Exercise goal – Make an exact copy of the entries below, with all images left out.

______________________________

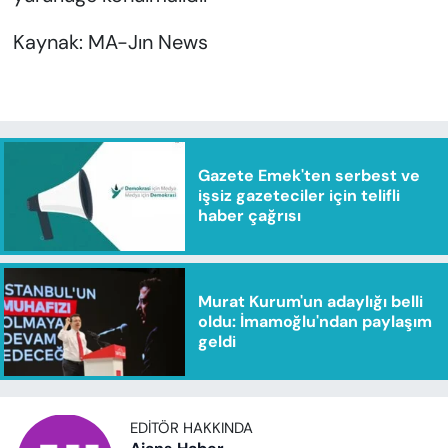
Kaynak: MA-Jın News
Gazete Emek'ten serbest ve
işsiz gazeteciler için telifli
haber çağrısı
Murat Kurum'un adaylığı belli
oldu: İmamoğlu'ndan paylaşım
geldi
EDITÖR HAKKINDA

______________________________

Completed exercise –
Kaynak: MA-Jın News
Gazete Emek'ten serbest ve
işsiz gazeteciler için telifli
haber çağrısı
Murat Kurum'un adaylığı belli
oldu: İmamoğlu'ndan paylaşım
geldi
EDITÖR HAKKINDA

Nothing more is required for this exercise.